Records from a data collection:
================================

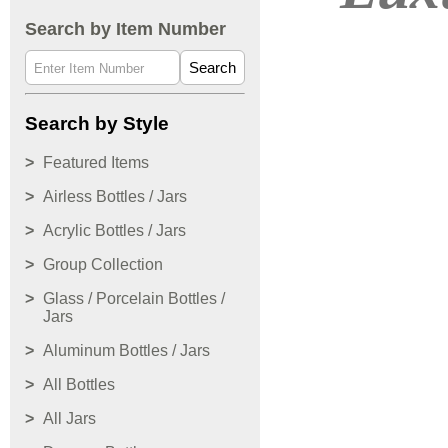
Search by Item Number
Search
Search by Style
Featured Items
Airless Bottles / Jars
Acrylic Bottles / Jars
Group Collection
Glass / Porcelain Bottles /
Jars
Aluminum Bottles / Jars
All Bottles
All Jars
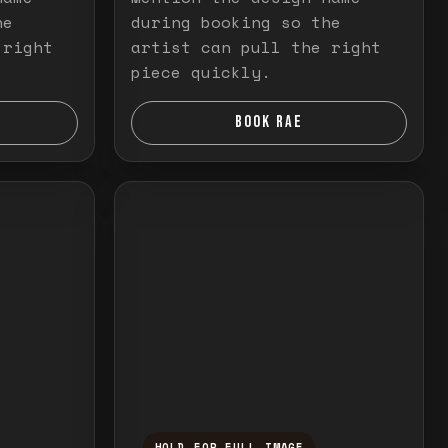
he
during booking so the
 right
artist can pull the right
piece quickly.
BOOK RAE
HOLD FOR FULL IMAGE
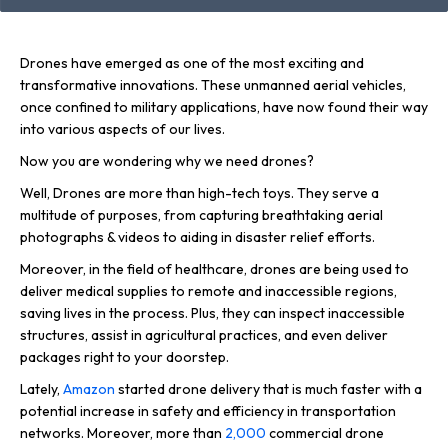
Drones have emerged as one of the most exciting and
transformative innovations. These unmanned aerial vehicles,
once confined to military applications, have now found their way
into various aspects of our lives.
Now you are wondering why we need drones?
Well, Drones are more than high-tech toys. They serve a
multitude of purposes, from capturing breathtaking aerial
photographs & videos to aiding in disaster relief efforts.
Moreover, in the field of healthcare, drones are being used to
deliver medical supplies to remote and inaccessible regions,
saving lives in the process. Plus, they can inspect inaccessible
structures, assist in agricultural practices, and even deliver
packages right to your doorstep.
Lately,
Amazon
started drone delivery that is much faster with a
potential increase in safety and efficiency in transportation
networks. Moreover, more than
2,000
commercial drone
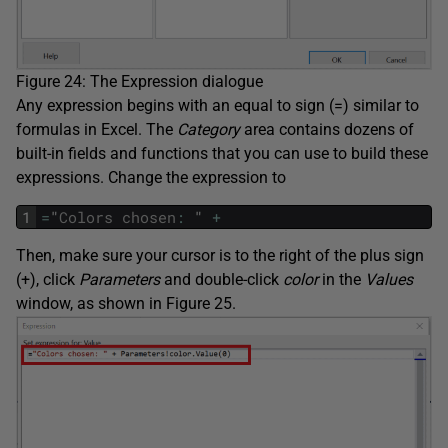
Figure 24: The Expression dialogue
Any expression begins with an equal to sign (=) similar to
formulas in Excel. The
Category
area contains dozens of
built-in fields and functions that you can use to build these
expressions. Change the expression to
1
=
"
Colors
chosen
:
"
+
Then, make sure your cursor is to the right of the plus sign
(+), click
Parameters
and double-click
color
in the
Values
window, as shown in Figure 25.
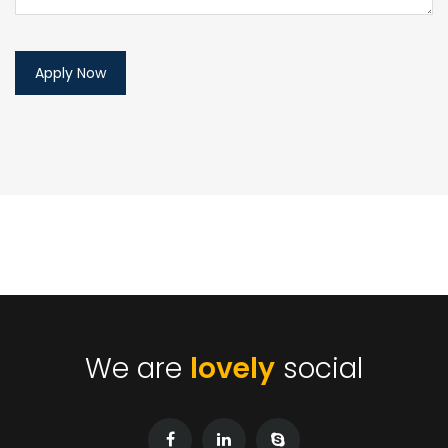
We are
lovely
social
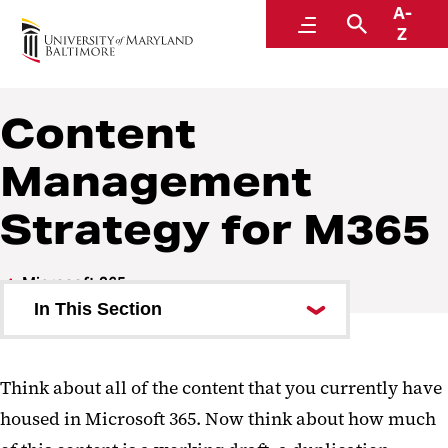
A-
Center for Information Technology Services
Menu
Search
Z
Content
Management
Strategy for M365
Microsoft 365
In This Section
Copilot
Think about all of the content that you currently have
SharePoint
housed in Microsoft 365. Now think about how much
Teams and SharePoint Overview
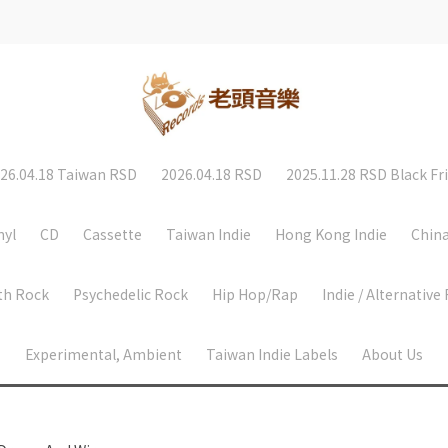
26.04.18 Taiwan RSD
2026.04.18 RSD
2025.11.28 RSD Black Fr
nyl
CD
Cassette
Taiwan Indie
Hong Kong Indie
China
th Rock
Psychedelic Rock
Hip Hop/Rap
Indie / Alternative
Experimental, Ambient
Taiwan Indie Labels
About Us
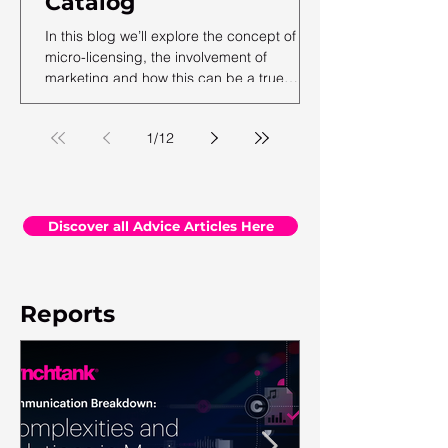
Catalog
In this blog we’ll explore the concept of
micro-licensing, the involvement of
marketing and how this can be a true
revenue generator for catalog owners with
hundreds and millions of tracks.
1
/
12
Discover all Advice Articles Here
Reports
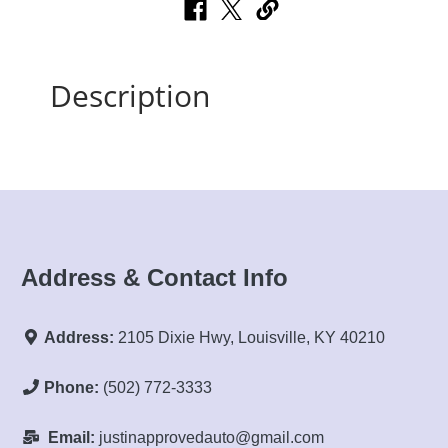
Description
Address & Contact Info
Address:
2105 Dixie Hwy, Louisville, KY 40210
Phone:
(502) 772-3333
Email:
justinapprovedauto@gmail.com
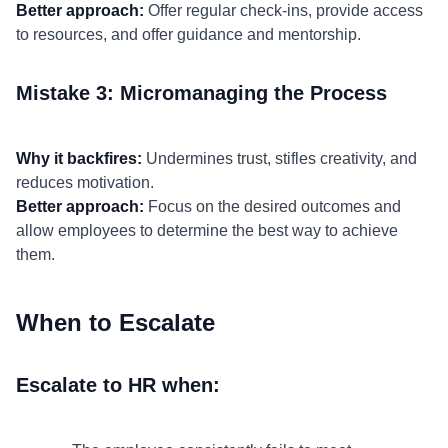
Better approach:
Offer regular check-ins, provide access
to resources, and offer guidance and mentorship.
Mistake 3: Micromanaging the Process
Why it backfires:
Undermines trust, stifles creativity, and
reduces motivation.
Better approach:
Focus on the desired outcomes and
allow employees to determine the best way to achieve
them.
When to Escalate
Escalate to HR when:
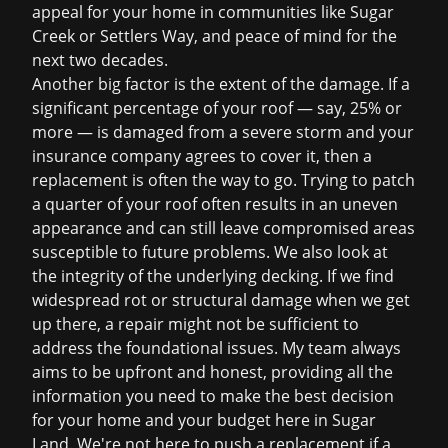
appeal for your home in communities like Sugar
Creek or Settlers Way, and peace of mind for the
next two decades.
Another big factor is the extent of the damage. If a
significant percentage of your roof — say, 25% or
more — is damaged from a severe storm and your
insurance company agrees to cover it, then a
replacement is often the way to go. Trying to patch
a quarter of your roof often results in an uneven
appearance and can still leave compromised areas
susceptible to future problems. We also look at
the integrity of the underlying decking. If we find
widespread rot or structural damage when we get
up there, a repair might not be sufficient to
address the foundational issues. My team always
aims to be upfront and honest, providing all the
information you need to make the best decision
for your home and your budget here in Sugar
Land. We're not here to push a replacement if a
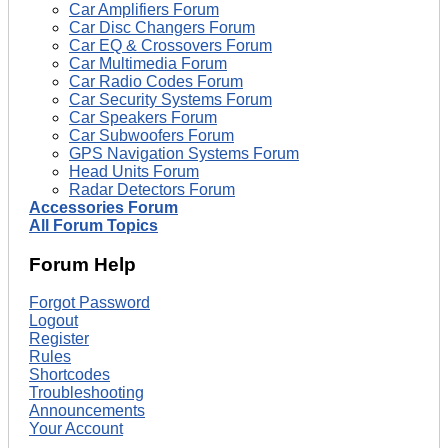
Car Amplifiers Forum
Car Disc Changers Forum
Car EQ & Crossovers Forum
Car Multimedia Forum
Car Radio Codes Forum
Car Security Systems Forum
Car Speakers Forum
Car Subwoofers Forum
GPS Navigation Systems Forum
Head Units Forum
Radar Detectors Forum
Accessories Forum
All Forum Topics
Forum Help
Forgot Password
Logout
Register
Rules
Shortcodes
Troubleshooting
Announcements
Your Account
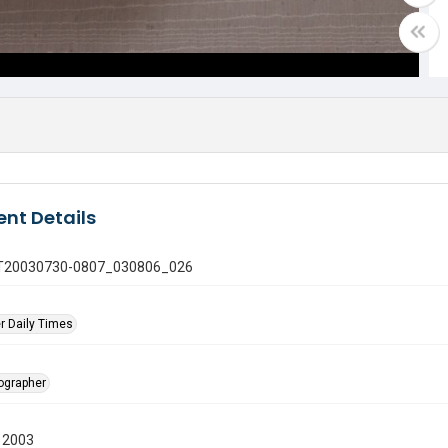
nt Details
 GT20030730-0807_030806_026
r Daily Times
tographer
 2003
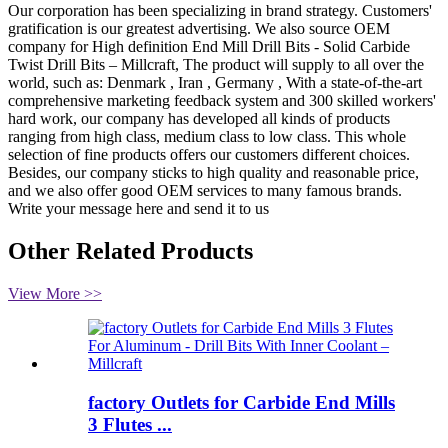
Our corporation has been specializing in brand strategy. Customers'
gratification is our greatest advertising. We also source OEM
company for High definition End Mill Drill Bits - Solid Carbide
Twist Drill Bits – Millcraft, The product will supply to all over the
world, such as: Denmark , Iran , Germany , With a state-of-the-art
comprehensive marketing feedback system and 300 skilled workers'
hard work, our company has developed all kinds of products
ranging from high class, medium class to low class. This whole
selection of fine products offers our customers different choices.
Besides, our company sticks to high quality and reasonable price,
and we also offer good OEM services to many famous brands.
Write your message here and send it to us
Other Related Products
View More >>
factory Outlets for Carbide End Mills
3 Flutes ...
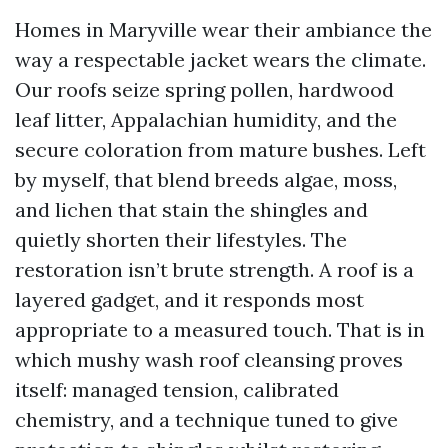
Homes in Maryville wear their ambiance the
way a respectable jacket wears the climate.
Our roofs seize spring pollen, hardwood
leaf litter, Appalachian humidity, and the
secure coloration from mature bushes. Left
by myself, that blend breeds algae, moss,
and lichen that stain the shingles and
quietly shorten their lifestyles. The
restoration isn’t brute strength. A roof is a
layered gadget, and it responds most
appropriate to a measured touch. That is in
which mushy wash roof cleansing proves
itself: managed tension, calibrated
chemistry, and a technique tuned to give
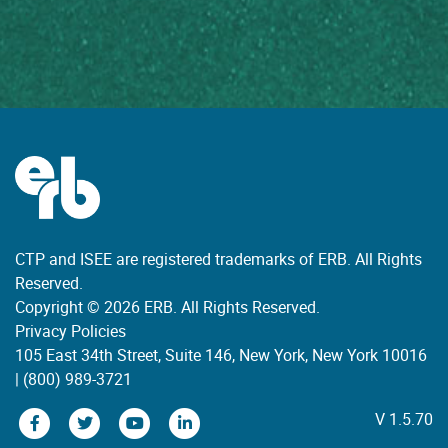
CTP and ISEE are registered trademarks of ERB. All Rights
Reserved.
Copyright © 2026 ERB. All Rights Reserved.
Privacy Policies
105 East 34th Street, Suite 146, New York, New York 10016
|
(800) 989-3721
V 1.5.70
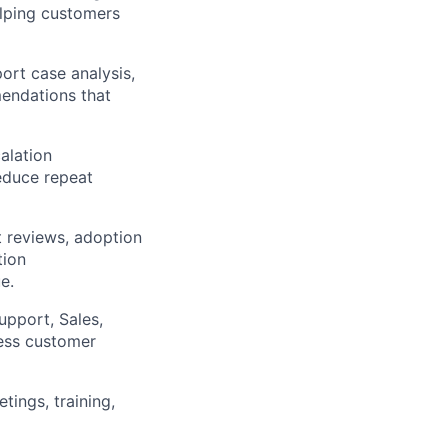
elping customers
ort case analysis,
mendations that
alation
educe repeat
t reviews, adoption
tion
e.
upport, Sales,
ess customer
ings, training,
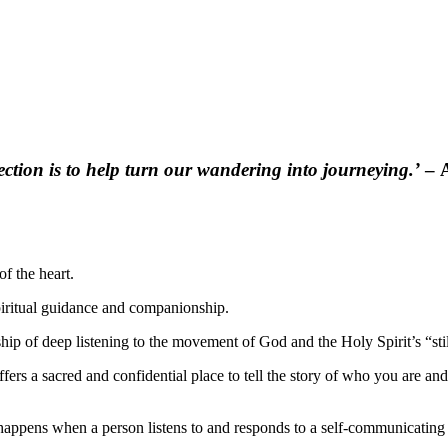
ection is to help turn our wandering into journeying.’
– A
of the heart.
 spiritual guidance and companionship.
ship of deep listening to the movement of God and the Holy Spirit’s “stil
offers a sacred and confidential place to tell the story of who you are an
 happens when a person listens to and responds to a self-communicatin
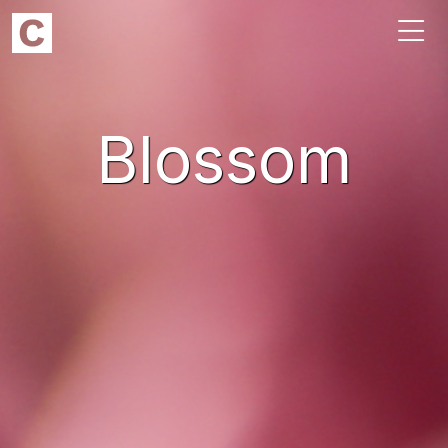
Blossom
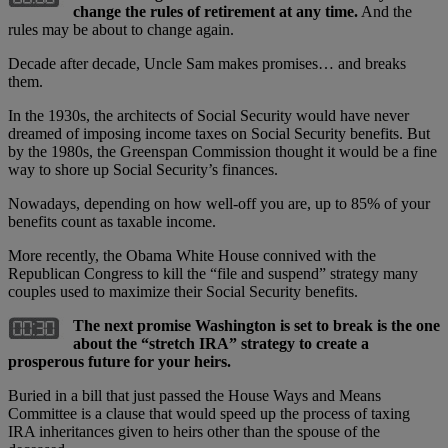
change the rules of retirement at any time.
And the
rules may be about to change again.
Decade after decade, Uncle Sam makes promises… and breaks
them.
In the 1930s, the architects of Social Security would have never
dreamed of imposing income taxes on Social Security benefits. But
by the 1980s, the Greenspan Commission thought it would be a fine
way to shore up Social Security’s finances.
Nowadays, depending on how well-off you are, up to 85% of your
benefits count as taxable income.
More recently, the Obama White House connived with the
Republican Congress to kill the “file and suspend” strategy many
couples used to maximize their Social Security benefits.
The next promise Washington is set to break is the one
about the “stretch IRA” strategy to create a
prosperous future for your heirs.
Buried in a bill that just passed the House Ways and Means
Committee is a clause that would speed up the process of taxing
IRA inheritances given to heirs other than the spouse of the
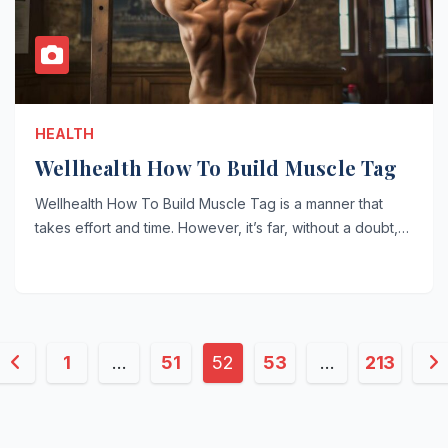
HEALTH
Wellhealth How To Build Muscle Tag
Wellhealth How To Build Muscle Tag is a manner that
takes effort and time. However, it’s far, without a doubt,…
Posts
1
…
51
52
53
…
213
pagination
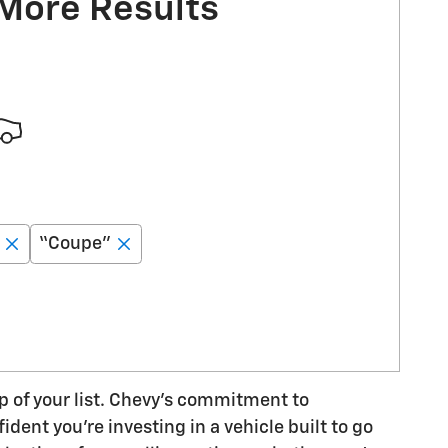
 More Results
“Coupe”
op of your list. Chevy's commitment to
dent you're investing in a vehicle built to go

================================

• _Activity_
How many lines of the entries hold the word "SharePoint"? Respond with the number alone.

• _Task solution_
2